▶ _Task instructions_
Retype the listing exactly; omit pictures.

▶ _Information supplied_
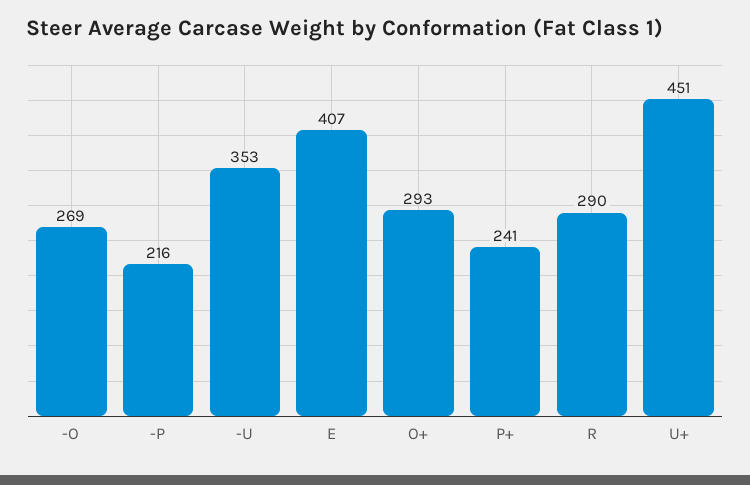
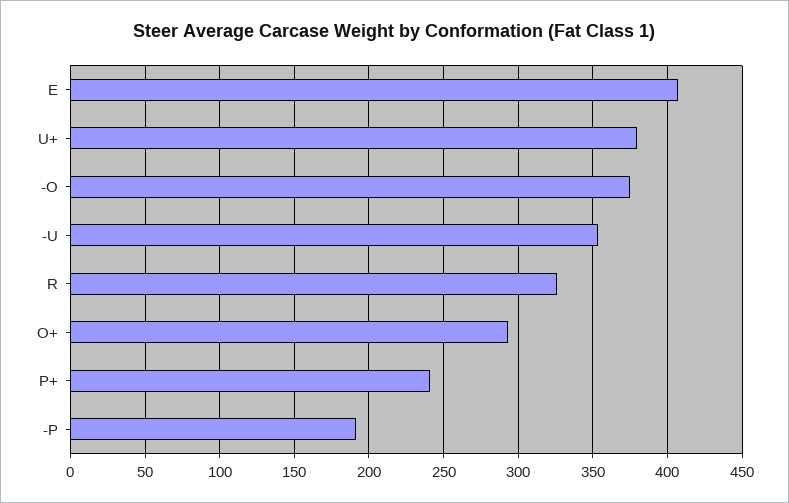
  {
-   "-O": 269,
+   "-O": 375,
-   "-P": 216,
+   "-P": 190,
    "-U": 353,
    "E": 407,
    "O+": 293,
    "P+": 241,
-   "R": 290,
+   "R": 325,
-   "U+": 451
+   "U+": 380
  }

▶ _Exercise solution_
  {
-   "-O": 269,
+   "-O": 375,
-   "-P": 216,
+   "-P": 190,
    "-U": 353,
    "E": 407,
    "O+": 293,
    "P+": 241,
-   "R": 290,
+   "R": 325,
-   "U+": 451
+   "U+": 380
  }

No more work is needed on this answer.